WHAT TO WORK ON => Could you copy out the rows between the line holding "Going by the way" and the line holding "Answer: The beige", inclusive, reproducing them character for character?

RECORDS FOR THIS EXERCISE =>
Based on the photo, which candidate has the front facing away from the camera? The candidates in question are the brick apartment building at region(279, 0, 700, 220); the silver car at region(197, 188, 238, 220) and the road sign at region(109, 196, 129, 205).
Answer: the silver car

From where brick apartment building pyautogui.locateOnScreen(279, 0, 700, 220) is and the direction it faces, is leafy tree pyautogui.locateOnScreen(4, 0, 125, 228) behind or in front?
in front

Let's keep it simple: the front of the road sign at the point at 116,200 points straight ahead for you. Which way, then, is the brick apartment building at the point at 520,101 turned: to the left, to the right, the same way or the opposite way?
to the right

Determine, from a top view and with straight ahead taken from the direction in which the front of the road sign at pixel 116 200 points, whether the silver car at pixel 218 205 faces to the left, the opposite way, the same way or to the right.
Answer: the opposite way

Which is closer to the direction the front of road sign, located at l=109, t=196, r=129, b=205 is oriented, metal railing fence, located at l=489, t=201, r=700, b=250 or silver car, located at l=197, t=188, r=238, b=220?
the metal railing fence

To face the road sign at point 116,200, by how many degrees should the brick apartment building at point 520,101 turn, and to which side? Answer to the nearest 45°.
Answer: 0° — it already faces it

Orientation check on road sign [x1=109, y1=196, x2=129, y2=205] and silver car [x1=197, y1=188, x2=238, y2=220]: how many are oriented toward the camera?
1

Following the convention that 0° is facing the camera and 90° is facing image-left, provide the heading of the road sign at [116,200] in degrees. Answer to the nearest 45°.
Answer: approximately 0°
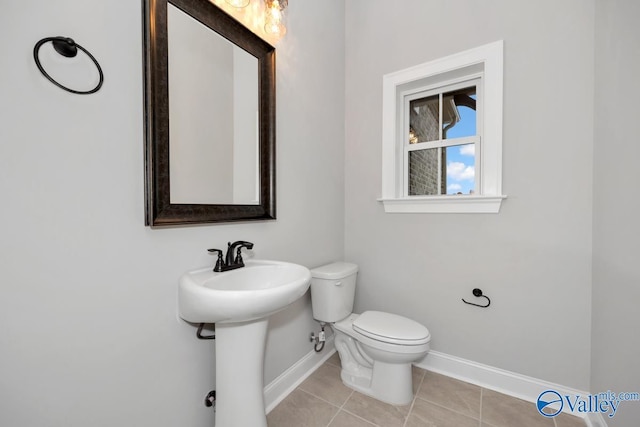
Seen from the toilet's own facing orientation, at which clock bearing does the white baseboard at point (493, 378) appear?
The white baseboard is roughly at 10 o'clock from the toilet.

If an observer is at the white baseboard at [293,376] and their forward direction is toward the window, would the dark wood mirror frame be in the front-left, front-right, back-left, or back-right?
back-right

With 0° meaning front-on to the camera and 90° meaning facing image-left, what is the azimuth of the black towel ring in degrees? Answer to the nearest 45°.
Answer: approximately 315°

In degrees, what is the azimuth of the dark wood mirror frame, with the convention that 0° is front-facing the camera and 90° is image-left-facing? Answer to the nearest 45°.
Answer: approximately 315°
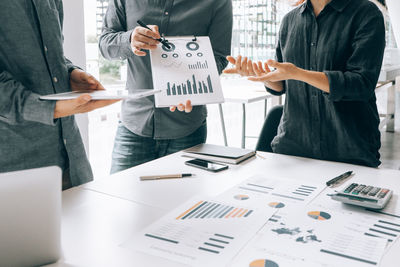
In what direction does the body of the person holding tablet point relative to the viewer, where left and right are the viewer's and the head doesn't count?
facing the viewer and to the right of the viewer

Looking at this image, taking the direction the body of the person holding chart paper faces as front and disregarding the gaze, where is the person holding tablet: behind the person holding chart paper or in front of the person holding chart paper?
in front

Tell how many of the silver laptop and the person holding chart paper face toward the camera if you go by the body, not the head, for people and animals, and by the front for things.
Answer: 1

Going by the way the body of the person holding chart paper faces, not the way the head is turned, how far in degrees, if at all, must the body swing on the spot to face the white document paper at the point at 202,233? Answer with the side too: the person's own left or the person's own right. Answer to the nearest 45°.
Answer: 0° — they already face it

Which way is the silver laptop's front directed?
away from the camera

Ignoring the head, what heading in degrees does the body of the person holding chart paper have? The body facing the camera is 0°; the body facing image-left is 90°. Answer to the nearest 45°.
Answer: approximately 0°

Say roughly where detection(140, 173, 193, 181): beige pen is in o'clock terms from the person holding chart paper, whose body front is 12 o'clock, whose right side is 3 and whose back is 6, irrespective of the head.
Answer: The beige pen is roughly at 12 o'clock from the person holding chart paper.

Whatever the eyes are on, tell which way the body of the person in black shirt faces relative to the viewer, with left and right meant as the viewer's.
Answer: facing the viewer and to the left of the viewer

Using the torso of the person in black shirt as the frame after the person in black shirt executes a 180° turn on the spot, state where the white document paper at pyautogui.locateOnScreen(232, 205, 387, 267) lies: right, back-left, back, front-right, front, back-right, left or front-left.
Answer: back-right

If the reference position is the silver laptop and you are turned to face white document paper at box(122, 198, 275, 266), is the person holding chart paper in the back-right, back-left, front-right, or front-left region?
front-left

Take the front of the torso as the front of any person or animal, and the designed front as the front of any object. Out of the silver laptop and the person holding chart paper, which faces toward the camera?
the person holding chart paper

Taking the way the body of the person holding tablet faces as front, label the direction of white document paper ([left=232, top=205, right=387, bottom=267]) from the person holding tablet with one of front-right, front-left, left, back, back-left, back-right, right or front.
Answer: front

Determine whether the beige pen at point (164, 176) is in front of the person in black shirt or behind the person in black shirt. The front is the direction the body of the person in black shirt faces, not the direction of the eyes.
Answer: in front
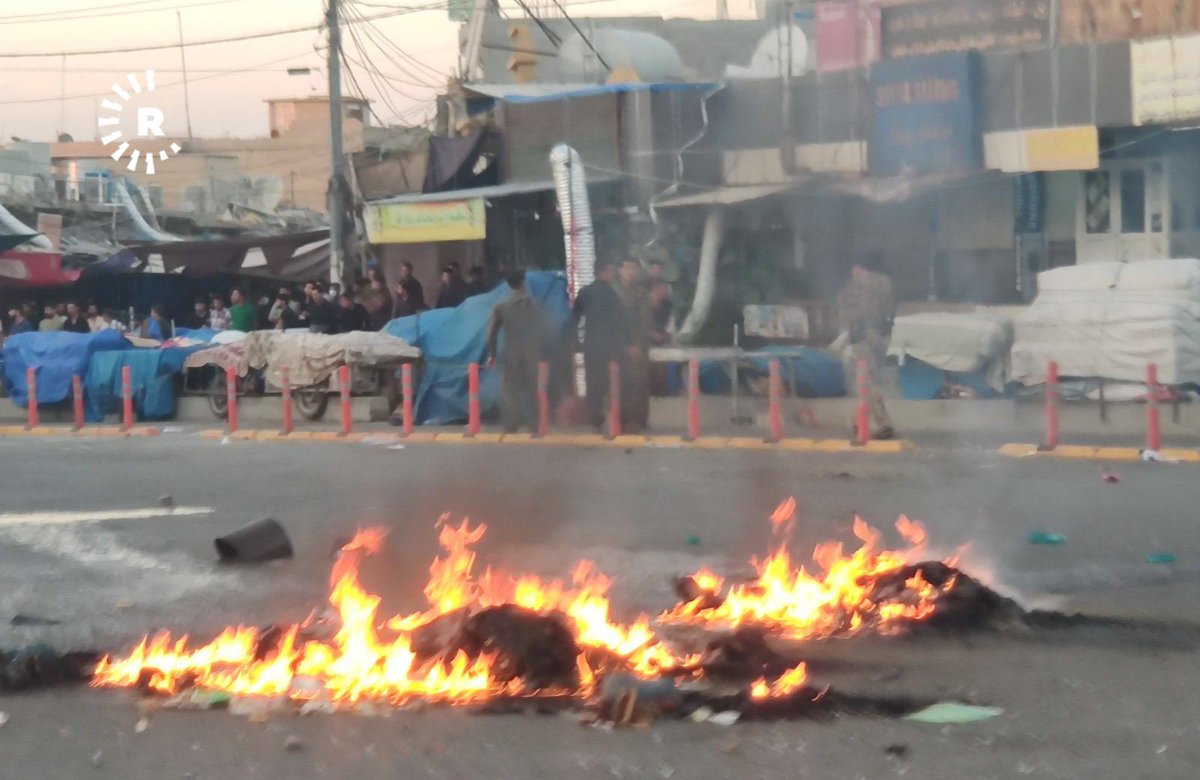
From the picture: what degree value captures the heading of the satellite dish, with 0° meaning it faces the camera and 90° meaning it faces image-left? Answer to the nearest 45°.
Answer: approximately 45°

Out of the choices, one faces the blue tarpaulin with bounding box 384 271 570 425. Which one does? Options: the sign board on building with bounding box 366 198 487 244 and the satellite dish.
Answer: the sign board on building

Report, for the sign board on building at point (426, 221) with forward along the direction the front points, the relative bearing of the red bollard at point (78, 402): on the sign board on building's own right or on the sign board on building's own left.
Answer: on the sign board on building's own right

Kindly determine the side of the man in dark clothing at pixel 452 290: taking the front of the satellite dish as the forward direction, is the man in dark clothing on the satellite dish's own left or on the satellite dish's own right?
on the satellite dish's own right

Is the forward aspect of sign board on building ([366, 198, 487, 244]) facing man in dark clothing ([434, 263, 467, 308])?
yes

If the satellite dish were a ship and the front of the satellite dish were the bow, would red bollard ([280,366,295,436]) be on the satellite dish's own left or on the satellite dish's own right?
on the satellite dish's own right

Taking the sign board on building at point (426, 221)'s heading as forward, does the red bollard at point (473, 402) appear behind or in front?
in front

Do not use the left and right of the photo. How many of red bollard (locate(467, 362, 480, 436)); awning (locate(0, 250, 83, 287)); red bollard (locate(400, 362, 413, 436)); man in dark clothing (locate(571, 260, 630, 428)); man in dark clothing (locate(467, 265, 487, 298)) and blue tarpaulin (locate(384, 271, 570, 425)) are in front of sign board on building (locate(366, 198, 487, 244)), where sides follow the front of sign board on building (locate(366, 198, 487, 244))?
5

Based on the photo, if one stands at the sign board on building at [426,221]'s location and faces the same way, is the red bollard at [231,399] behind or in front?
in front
* * *
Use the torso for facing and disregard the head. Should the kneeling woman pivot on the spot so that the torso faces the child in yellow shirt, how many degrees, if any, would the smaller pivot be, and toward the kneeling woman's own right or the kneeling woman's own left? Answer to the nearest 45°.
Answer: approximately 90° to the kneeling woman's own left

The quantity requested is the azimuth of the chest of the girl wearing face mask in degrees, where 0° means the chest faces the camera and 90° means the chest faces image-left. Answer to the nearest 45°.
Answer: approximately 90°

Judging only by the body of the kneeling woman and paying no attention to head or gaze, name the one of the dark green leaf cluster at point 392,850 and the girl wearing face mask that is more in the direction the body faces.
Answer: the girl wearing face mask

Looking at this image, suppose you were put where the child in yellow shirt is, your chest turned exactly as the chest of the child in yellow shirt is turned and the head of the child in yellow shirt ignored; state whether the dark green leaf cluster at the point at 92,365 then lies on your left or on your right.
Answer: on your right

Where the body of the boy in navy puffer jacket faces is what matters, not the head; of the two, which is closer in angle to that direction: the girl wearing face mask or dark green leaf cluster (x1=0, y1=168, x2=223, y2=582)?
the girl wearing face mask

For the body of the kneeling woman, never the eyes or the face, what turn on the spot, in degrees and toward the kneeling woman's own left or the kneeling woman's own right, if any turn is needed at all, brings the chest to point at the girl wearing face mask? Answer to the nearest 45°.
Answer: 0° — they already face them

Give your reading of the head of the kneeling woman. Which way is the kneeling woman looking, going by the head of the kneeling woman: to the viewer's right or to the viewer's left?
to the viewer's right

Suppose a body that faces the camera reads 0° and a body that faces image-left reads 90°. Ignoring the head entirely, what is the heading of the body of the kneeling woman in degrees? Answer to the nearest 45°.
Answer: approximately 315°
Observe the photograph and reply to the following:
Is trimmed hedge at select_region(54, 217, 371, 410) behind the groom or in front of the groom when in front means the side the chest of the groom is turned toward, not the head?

EXERCISE RESULT =>
Going by the way the body of the person holding chart paper faces, not the way the head is turned, how far in degrees, if at all, must the body swing on the spot to face the white document paper at the point at 202,233? Answer with the side too: the person's own left or the person's own right. Answer to the nearest 45°.
Answer: 0° — they already face it

Which way is the silver laptop's front directed?
away from the camera

Ignoring the head, what heading in degrees does the body of the person holding chart paper have? The body facing the camera is 0°; the body facing image-left is 90°. Answer to the nearest 45°.
Answer: approximately 0°

Say roughly where detection(140, 173, 193, 181): beige pen is in o'clock terms from the person holding chart paper, whose body front is 12 o'clock, whose right side is 3 and whose back is 6, irrespective of the head.
Answer: The beige pen is roughly at 12 o'clock from the person holding chart paper.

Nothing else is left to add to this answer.